> [Prompt 1]
Copy out, without changing anything, every line in the entries below, from the line containing "或国内中医系统先进水平。外科系统顺利开展了" down to the line containing "亭画廊、背景音乐、涌泉和灯光设施，是日照市", including both of those lines.

(Provided passage begins)

Ward added Singleton was involved in “several business projects and was prepared to sign a lucrative settlement agreement” at the end of the month, according to the documents.
The conservatorship would be established to prevent a “substantial financial loss.”
However, Singleton’s daughter, Cleopatra, wrote a letter opposing Ward’s request to be named temporary conservator.
“My grandmother’s intentions toward my father and his children are disturbing,” Cleopatra wrote in her declaration. “She cannot be [a] conservator of his person or his estate.”
Singleton made his film debut with his 1991 film Boyz n the Hood starring Cuba Gooding Jr., Ice Cube, Laurence Fishburne, Morris Chestnut and Angela Bassett.
Singleton was nominated for an Oscar for Best Director for Boyz n the Hood, becoming the first African American and the youngest person to have earned a nomination in that category.
In 1993, he directed Poetic Justice and followed it up with Higher Learning, Baby Boy and Shaft starring Samuel L. Jackson.
He also directed 2 Fast 2 Furious and Four Brothers while serving as a producer on the 2005 film Hustle & Flow. Recently, he co-created the television crime drama Snowfall.
A statement from Singleton’s family obtained by PEOPLE on Monday read: “It is with heavy hearts that we announce that our beloved son, father and friend, John Daniel Singleton passed away today due to complications from a stroke he suffered last Wednesday.”
“John Singleton was a prolific, groundbreaking director who changed the game and opened doors in Hollywood, a world that was just a few miles away, yet worlds away, from the neighborhood in which he grew up,” the statement continued.
“In his private life, John was a loving and supporting father, son, brother and friend who believed in higher education, black culture, old school music and the power of film,” it added. “John’s confidence in his place in Hollywood was only matched for his passion for the sea. John kayaked in Marina Del Rey every morning. His greatest joy, when not on set, was sailing on his boat, J’s Dream, up and down the Pacific Coast.”
RELATED: Oscar Nominee John Singleton, Known for Boyz n the Hood and 2 Fast 2 Furious, Dies at 51
His family announced on Monday that they were taking the director off of life support 13 days after he suffered a stroke.

(Provided passage ends)
(Data for this exercise begins)

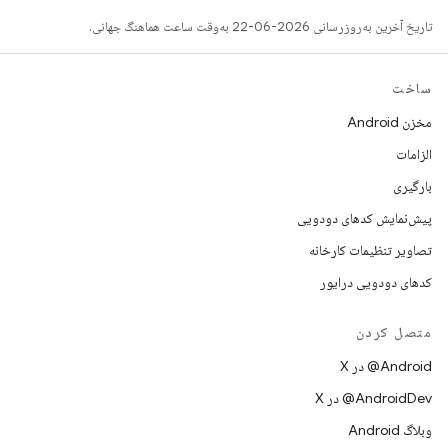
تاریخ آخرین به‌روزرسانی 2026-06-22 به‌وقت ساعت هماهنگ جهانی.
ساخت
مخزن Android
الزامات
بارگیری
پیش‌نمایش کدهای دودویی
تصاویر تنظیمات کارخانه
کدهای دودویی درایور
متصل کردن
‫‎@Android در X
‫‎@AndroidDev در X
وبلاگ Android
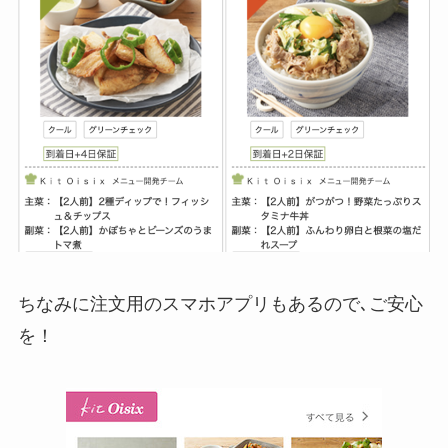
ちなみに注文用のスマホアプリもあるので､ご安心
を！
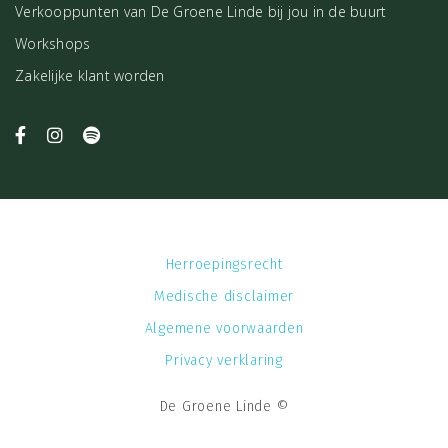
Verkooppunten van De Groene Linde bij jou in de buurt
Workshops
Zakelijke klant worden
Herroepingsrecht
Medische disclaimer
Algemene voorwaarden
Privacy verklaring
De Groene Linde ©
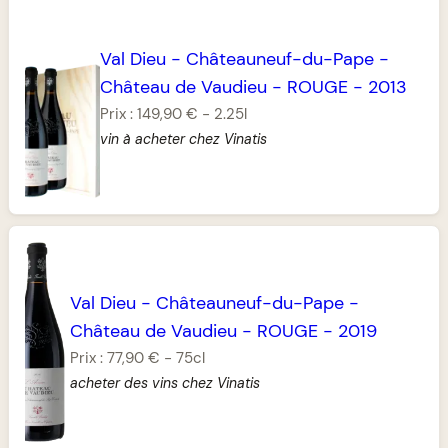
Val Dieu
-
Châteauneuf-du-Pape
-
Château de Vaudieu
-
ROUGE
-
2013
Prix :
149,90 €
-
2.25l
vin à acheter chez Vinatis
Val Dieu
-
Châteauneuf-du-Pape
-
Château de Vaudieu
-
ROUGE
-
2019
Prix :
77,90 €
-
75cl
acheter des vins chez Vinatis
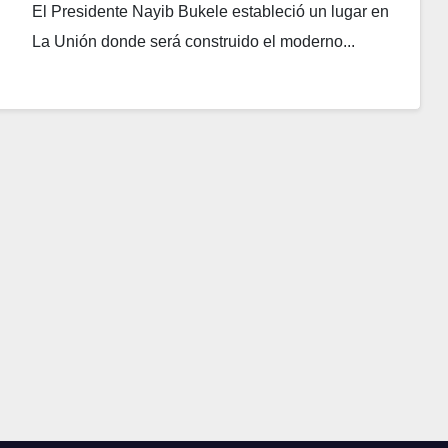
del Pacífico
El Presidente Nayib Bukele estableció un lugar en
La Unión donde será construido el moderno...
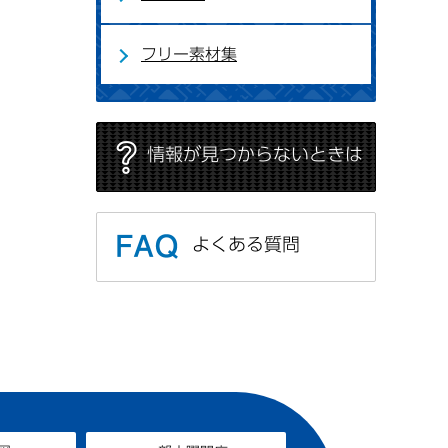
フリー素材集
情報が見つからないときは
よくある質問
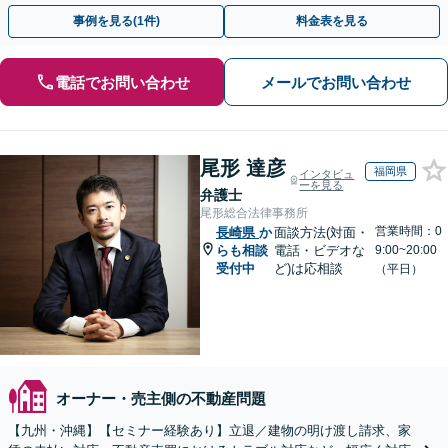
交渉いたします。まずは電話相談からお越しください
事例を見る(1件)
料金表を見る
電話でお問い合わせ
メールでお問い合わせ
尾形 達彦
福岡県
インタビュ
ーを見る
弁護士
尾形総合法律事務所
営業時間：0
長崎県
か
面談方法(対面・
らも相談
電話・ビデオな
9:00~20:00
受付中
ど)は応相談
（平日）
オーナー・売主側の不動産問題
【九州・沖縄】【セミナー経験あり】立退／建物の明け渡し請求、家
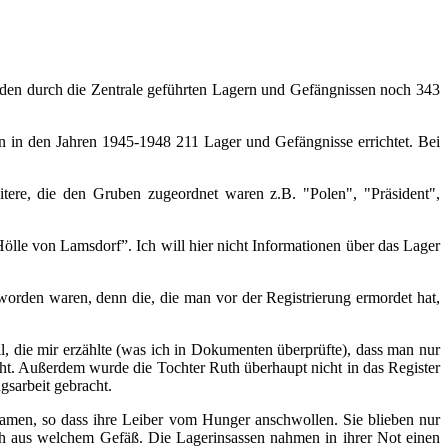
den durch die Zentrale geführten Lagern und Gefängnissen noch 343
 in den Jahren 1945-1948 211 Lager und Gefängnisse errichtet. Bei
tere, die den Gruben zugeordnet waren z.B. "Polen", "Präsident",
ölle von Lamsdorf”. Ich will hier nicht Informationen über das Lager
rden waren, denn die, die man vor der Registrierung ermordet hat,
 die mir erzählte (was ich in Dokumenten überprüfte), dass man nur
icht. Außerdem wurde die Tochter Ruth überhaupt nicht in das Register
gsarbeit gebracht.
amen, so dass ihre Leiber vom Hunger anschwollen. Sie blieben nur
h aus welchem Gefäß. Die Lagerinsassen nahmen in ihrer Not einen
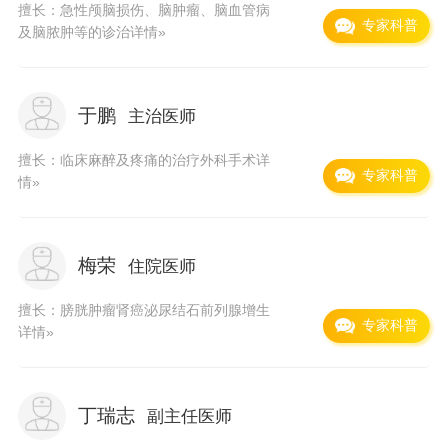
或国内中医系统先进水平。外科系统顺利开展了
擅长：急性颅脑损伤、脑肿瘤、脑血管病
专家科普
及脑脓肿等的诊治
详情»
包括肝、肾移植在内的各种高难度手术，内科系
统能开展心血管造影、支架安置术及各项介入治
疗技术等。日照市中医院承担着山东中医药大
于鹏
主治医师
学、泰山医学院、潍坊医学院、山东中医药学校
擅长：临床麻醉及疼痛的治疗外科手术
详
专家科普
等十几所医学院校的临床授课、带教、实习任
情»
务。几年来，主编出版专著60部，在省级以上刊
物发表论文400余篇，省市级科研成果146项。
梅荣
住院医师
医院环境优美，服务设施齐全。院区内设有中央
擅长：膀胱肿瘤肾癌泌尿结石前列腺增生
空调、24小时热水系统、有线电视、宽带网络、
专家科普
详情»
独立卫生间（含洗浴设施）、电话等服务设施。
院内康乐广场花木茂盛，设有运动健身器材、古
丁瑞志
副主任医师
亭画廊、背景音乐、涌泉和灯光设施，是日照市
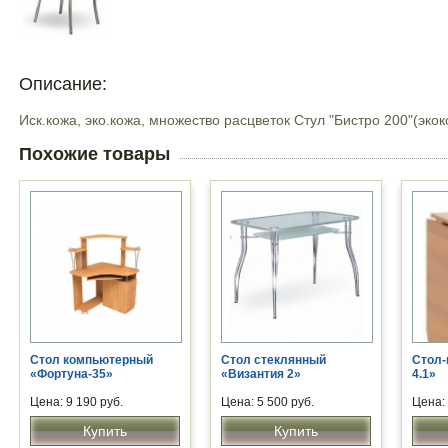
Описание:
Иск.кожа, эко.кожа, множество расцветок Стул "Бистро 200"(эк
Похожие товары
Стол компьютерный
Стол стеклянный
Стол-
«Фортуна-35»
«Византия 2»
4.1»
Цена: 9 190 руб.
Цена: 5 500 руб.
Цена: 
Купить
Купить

(Data for this exercise ends)

> [Prompt 2]
Continue the article about John Singleton above, starting right after its final sentence.

> [Task result 1]
或国内中医系统先进水平。外科系统顺利开展了
擅长：急性颅脑损伤、脑肿瘤、脑血管病
专家科普
及脑脓肿等的诊治
详情»
包括肝、肾移植在内的各种高难度手术，内科系
统能开展心血管造影、支架安置术及各项介入治
疗技术等。日照市中医院承担着山东中医药大
于鹏
主治医师
学、泰山医学院、潍坊医学院、山东中医药学校
擅长：临床麻醉及疼痛的治疗外科手术
详
专家科普
等十几所医学院校的临床授课、带教、实习任
情»
务。几年来，主编出版专著60部，在省级以上刊
物发表论文400余篇，省市级科研成果146项。
梅荣
住院医师
医院环境优美，服务设施齐全。院区内设有中央
擅长：膀胱肿瘤肾癌泌尿结石前列腺增生
空调、24小时热水系统、有线电视、宽带网络、
专家科普
详情»
独立卫生间（含洗浴设施）、电话等服务设施。
院内康乐广场花木茂盛，设有运动健身器材、古
丁瑞志
副主任医师
亭画廊、背景音乐、涌泉和灯光设施，是日照市

> [Task result 2]
“It is with heavy hearts we announce that our beloved son, father and friend, John Daniel Singleton will be taken off of life support today. This was an agonizing decision, one that our family made, over a number of days, with the careful counsel of John’s doctors,” the statement began.
Many Hollywood stars paid tribute to Singleton after his death.
“I met John as a recently graduated first-time writer/director embarking on his nascent film career. I will forever remember him fondly from our first meeting during the audition process,” Angela Bassett, who starred in Boyz n the Hood, told PEOPLE on Monday. “He exuded many things that day… awareness, openness and above all, enthusiasm!”
She added, “Over the years, he never lost or left any of that behind. He provided and possessed a clarity of vision that I appreciate from that day till this. He gave a voice and an opportunity to many. Count me in that grateful number.”
Meanwhile, Courtney B. Vance, with whom Singleton worked with on The People v. O.J. Simpson: American Crime Story, also told PEOPLE in a statement that the opportunity to work with Singleton “became one of the defining moments in my career.”
“John was truly one of a kind and his voice and presence will be deeply missed. But the spirit of his extensive body of work – and the trails he has blazed for generations of filmmakers – will live on. Thank God for that,” Vance added.